A highly verbal toddler who is well able to follow directions can be especially enjoyable. However, I have the feeling that your daughter’s precociousness has led you to believe that her limited attention span is a problem, or somehow out of sync with her intelligence. It sounds to me like you have a charming and bright little girl who’s attention span, although a bit shorter than you’d like, may be perfectly normal.

Most two and a half year olds are so interested in the entire world that sitting in one place for an extended period just doesn’t seem sensible to them. Two year olds are notoriously self-directed. They may sit for a long time if they are totally engaged in something that has great appeal to them, but they don’t yet have the physical ability or emotional need to please others enough to keep them involved once their interest flags. Nor should they.

Please don’t worry about your daughter’s attention span. If she is able to follow directions and communicate well already, chances are good that what seems like a limited ability to finish a task to you is a completely normal toddler’s version of meeting life’s challenges. She will be required to sit still for much of her life, and preschoolers are supposed to be active.

And don’t worry about whether or not she will be ready for preschool next January. She will be three months older by then, and besides, preschool is intended to encourage children to learn when they must sit, concentrate and finish tasks, and when they may play and flit from intriguing activity to activity as their own personal whim dictates.

Ideally, your preschool staff will be well able to help you assess whether your daughter’s attention span is indeed normal, and will give her lots of opportunities to explore, learn and have fun. That’s why you send her to preschool!

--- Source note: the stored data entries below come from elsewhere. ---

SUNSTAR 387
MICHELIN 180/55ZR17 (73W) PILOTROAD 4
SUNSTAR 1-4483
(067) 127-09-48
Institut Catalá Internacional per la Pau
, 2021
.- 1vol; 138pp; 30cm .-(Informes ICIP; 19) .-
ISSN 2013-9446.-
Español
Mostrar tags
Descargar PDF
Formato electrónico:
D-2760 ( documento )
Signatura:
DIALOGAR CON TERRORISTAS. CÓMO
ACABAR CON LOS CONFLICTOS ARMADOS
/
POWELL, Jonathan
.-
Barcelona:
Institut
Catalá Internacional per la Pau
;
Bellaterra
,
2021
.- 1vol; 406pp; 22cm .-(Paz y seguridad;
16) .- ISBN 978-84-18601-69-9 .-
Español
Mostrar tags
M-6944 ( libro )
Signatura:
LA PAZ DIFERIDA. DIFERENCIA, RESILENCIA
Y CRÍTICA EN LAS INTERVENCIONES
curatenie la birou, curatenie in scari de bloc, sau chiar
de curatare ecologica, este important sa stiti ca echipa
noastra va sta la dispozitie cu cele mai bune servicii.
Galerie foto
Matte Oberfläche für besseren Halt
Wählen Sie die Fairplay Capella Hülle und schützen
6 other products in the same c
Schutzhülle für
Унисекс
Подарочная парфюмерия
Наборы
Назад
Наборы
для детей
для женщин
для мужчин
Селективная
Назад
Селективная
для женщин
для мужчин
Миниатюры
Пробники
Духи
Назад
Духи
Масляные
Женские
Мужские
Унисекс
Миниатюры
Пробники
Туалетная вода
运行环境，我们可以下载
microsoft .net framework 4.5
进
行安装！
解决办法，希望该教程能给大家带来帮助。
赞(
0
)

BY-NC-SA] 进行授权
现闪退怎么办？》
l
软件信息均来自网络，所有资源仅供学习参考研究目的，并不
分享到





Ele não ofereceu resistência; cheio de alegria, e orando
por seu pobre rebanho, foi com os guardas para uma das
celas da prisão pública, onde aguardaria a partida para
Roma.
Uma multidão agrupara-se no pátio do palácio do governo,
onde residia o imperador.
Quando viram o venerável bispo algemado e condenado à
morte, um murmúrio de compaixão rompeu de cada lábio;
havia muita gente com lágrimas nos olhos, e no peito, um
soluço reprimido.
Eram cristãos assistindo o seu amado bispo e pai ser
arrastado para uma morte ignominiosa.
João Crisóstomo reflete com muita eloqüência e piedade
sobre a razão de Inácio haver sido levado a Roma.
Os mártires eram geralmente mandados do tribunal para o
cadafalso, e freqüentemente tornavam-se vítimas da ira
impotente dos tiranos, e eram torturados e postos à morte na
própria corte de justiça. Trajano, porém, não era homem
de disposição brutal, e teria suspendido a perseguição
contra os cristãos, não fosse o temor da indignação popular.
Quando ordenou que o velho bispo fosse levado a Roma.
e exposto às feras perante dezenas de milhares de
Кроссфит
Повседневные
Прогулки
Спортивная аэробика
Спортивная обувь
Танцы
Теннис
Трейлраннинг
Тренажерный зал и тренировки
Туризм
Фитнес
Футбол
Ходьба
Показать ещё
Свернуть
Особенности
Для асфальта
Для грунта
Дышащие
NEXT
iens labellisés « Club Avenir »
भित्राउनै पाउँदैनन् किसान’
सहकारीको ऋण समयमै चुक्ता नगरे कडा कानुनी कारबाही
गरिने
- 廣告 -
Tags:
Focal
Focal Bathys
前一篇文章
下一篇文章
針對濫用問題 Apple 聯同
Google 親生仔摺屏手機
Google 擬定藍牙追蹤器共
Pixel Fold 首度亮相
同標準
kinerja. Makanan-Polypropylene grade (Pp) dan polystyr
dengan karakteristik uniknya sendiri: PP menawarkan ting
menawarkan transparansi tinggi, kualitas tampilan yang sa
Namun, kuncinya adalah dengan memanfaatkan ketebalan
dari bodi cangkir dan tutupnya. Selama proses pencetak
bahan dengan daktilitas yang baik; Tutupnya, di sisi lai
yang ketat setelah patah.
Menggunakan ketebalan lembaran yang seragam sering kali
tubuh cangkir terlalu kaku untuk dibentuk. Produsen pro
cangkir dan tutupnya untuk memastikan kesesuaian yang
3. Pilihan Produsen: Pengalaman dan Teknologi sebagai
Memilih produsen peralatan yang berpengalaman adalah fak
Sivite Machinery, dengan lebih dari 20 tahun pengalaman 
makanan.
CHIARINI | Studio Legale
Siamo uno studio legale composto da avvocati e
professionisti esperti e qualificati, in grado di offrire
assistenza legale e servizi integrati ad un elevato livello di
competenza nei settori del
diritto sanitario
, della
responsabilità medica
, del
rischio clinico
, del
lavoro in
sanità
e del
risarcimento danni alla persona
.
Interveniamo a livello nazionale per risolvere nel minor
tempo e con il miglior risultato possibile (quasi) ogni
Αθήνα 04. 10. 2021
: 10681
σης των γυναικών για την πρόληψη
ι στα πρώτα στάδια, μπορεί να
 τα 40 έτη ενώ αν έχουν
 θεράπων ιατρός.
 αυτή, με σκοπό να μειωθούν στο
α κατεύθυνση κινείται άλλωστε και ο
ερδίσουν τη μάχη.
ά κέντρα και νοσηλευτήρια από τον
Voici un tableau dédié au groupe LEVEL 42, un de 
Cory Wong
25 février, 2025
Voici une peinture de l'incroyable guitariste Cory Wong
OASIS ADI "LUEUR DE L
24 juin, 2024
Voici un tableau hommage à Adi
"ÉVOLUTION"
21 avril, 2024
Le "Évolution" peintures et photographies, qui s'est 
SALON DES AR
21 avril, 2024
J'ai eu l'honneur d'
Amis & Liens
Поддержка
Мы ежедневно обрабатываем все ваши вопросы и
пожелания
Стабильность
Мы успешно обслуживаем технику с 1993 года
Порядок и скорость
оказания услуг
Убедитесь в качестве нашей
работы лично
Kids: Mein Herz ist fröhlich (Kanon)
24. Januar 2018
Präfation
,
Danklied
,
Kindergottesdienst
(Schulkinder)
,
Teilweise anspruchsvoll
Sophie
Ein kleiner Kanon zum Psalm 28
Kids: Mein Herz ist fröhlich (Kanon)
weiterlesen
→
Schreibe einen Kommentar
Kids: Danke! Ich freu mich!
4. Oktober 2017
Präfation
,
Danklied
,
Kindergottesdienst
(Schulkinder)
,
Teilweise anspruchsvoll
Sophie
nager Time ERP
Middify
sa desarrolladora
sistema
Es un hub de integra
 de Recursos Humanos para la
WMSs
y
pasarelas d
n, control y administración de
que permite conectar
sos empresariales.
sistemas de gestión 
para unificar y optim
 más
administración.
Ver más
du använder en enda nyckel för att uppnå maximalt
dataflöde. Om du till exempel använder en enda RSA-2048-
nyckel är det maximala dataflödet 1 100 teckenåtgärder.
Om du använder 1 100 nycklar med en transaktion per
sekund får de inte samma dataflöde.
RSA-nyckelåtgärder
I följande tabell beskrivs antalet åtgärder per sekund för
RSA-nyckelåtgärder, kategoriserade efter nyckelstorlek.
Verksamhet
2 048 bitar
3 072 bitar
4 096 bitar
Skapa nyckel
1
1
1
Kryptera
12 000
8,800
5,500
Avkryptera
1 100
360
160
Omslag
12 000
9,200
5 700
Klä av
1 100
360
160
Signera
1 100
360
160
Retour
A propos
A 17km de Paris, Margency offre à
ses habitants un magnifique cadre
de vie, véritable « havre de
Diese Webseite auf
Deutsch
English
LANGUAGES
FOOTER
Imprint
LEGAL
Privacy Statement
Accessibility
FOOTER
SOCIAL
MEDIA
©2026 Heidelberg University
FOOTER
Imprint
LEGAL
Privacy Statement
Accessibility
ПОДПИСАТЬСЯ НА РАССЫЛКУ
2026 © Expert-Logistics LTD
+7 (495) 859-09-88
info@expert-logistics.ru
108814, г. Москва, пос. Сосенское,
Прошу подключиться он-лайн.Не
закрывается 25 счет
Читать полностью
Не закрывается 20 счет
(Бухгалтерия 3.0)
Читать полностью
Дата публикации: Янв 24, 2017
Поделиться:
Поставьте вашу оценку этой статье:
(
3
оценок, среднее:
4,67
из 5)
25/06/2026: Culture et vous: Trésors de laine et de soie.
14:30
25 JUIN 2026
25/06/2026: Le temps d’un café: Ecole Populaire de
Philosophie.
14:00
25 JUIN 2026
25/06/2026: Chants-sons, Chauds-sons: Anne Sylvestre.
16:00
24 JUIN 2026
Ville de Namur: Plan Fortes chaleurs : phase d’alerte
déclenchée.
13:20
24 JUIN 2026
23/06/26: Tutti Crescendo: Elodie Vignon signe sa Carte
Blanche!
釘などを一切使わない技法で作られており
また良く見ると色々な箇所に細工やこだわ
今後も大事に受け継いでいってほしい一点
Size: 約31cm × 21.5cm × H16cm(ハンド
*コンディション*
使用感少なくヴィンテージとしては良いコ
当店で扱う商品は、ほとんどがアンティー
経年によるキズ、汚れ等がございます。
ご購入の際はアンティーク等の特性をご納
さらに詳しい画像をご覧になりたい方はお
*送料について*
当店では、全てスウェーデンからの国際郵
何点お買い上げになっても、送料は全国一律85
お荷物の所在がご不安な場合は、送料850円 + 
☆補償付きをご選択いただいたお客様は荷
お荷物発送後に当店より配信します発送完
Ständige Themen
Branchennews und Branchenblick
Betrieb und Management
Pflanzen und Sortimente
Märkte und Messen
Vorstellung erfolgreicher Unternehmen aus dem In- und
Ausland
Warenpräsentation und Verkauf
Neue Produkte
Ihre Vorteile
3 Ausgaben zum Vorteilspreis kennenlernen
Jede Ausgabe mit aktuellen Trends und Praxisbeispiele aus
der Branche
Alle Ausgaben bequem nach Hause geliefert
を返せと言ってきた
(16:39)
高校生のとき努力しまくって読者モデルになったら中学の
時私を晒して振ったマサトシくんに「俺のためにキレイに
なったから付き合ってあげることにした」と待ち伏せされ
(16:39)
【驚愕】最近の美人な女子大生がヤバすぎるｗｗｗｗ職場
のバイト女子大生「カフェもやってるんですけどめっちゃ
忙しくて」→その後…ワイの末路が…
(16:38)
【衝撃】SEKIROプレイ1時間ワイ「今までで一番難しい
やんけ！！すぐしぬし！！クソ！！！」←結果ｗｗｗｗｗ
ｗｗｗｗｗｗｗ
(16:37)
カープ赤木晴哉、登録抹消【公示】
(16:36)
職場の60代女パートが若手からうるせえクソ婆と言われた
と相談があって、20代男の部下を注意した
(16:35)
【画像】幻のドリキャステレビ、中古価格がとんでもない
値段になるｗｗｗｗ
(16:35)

So, try to enjoy her ability to express herself, and be accepting of her as she is. This is just the beginning of your daughter asserting her own interests and personality, and you will both be better off if you can embrace her talents and accept what to you seem to be her less desirable traits. She needs you to love her just a she is, at whatever rate she develops, and trying to push a toddler to sit still for too long will only frustrate you both.